Page 77 - catalogue_2013
P. 77
David FINKELSTEIN & Sabine VON DER TANN
Ce néant effroyable
Je crois fermement que lorsque qu’on opte pour l’improvisation théâtrale, la scène ne réside pas
dans les mots émis, car c’est la structure sous-jacente qui la constitue réellement, c’est le flux continu
d’émotions et d’énergie. Une telle distinction s’impose pour aborder mon travail.
Quand je travaille avec des élèves débutants, je leur fais toujours jouer des scènes sans
paroles, ou seulement avec des sons dans une sorte de charabia, avant de les autoriser à la jouer avec de
vrais mots. La méthode vise à ce qu’ils puissent percevoir que la trame est un flux d’énergie continu,
d’émotions et de musicalité qui circule en dessous du niveau des mots.
Puisque mon groupe travaille sous une forme abstraite, il conceptualise ce flux par une structure musica-
le, mais la même idée peut s’appliquer pour une scène narrative avec des personnages.
C’est comme si la scène existait déjà sous une forme parfaite et que le travail d’acteur consistait
à la découvrir en la ressentant. La ligne vocale des acteurs devient l’outil nécessaire pour ressentir chaque
moment du flux de cette scène, puisqu’elle suit, tout au long, une ligne continue de sons et de silences.
Les silences font partie de la ligne musicale d’une partition tout autant que les notes elles-mêmes. Cela
induit à comprendre les lignes vocales comme un mode d’expérimentation de chaque moment du flux,
autrement dit : la voix n’est pas seulement un moyen d’exprimer la scène, de la communiquer, ni un moyen
d’en comprendre le sens ni de l’expliquer au public, c’est d’abord le moyen pour l’acteur de ressentir le flux.
En tant qu’acteur, il doit employer la partie “vocalisée” et les silences de sa ligne vocale chaque fois
qu’elle permet de ressentir le plus.
Lorsqu’il s’entraîne à jouer une scène avec des sons non-verbaux l’acteur, en général, sait
pertinemment quels mots il dirait si je lui permettais d’y avoir recours.

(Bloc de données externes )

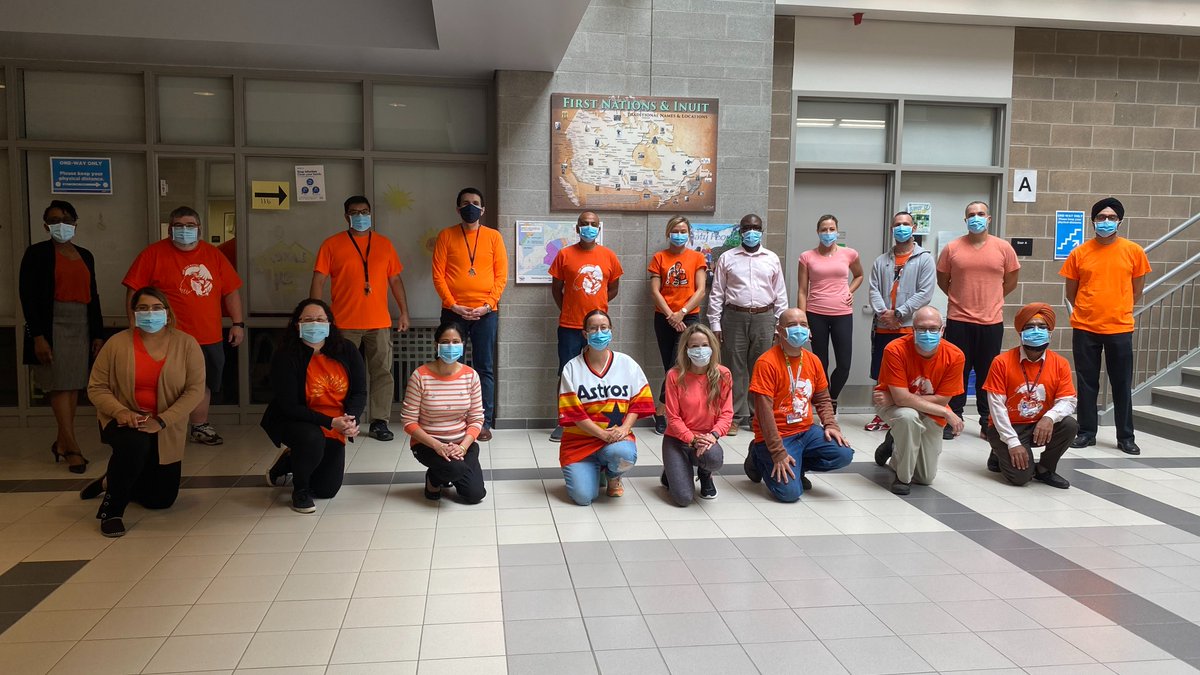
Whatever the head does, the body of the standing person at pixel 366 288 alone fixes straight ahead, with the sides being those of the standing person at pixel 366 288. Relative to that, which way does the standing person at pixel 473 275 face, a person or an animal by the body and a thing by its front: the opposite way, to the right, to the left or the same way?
the same way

Ce n’est pas un problème. À ce
moment-là, je demande seulement à mes élèves de prononcer ces mots mais de manière vague, de ne
pas les énoncer complètement, de ne pas les transformer en mots parfaitement articulés mais de laisser
sortir les sons de manière indistincte et confuse. Cet exercice entraîne l’élève à vérifier qu’il est connecté
au flux émotionnel/musical qui se trouve en-deçà des mots, et qu’il n’est pas dans la logique de “ce dont il
parle”, ou dans les idées qu’il se fait de la scène ou même dans la représentation visuelle qu’il s’en fait.
Lors de l’étape suivante, l’élève est autorisé à prononcer de vrais mots, à certains moments de
la scène tout en continuant à émettre des sons non-verbaux le reste du temps. Quand il dit des mots,
l’élève les considérera comme un outil pour ressentir le flux d’émotions/musicalité.
Dans cet exercice, que les mots aient du sens ou pas, qu’ils soient intéressants ou ennuyeux, si l’acteur
pense que ce qu’il dit est “stupide” ou “merveilleux”, si les phrases sont cohérentes ou des fragments
inintelligibles, si les mots décrivent réellement quelque chose qui se passe dans l’esprit de l’acteur ou pas,
si les mots ont un rapport avec quelque chose qu’un autre acteur a déjà dit, n’importent pas, puisque le but
reste celui de “ressentir le flux de la scène aussi pleinement que possible à tout moment”.